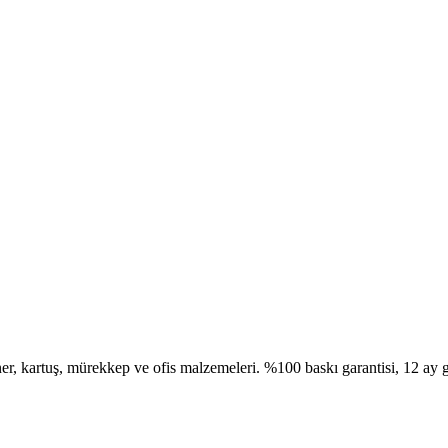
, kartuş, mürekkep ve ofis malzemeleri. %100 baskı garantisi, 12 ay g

* * *

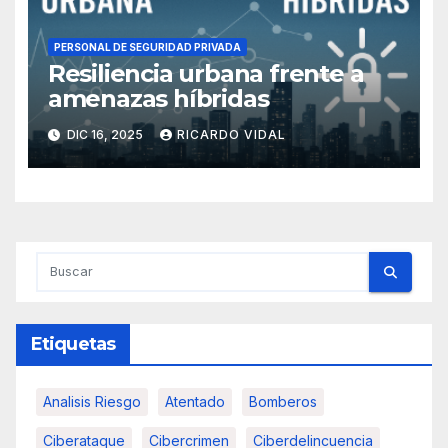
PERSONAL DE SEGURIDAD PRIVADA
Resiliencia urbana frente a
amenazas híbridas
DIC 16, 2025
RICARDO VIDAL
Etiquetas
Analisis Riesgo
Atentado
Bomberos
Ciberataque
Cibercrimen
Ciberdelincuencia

### THE TASK
Please reproduce exactly the lines in the listing above from the one containing "RICARDO VIDAL" through the one containing "Ciberdelincuencia", both included, and nothing more.

### THE ANSWER
RICARDO VIDAL
Etiquetas
Analisis Riesgo
Atentado
Bomberos
Ciberataque
Cibercrimen
Ciberdelincuencia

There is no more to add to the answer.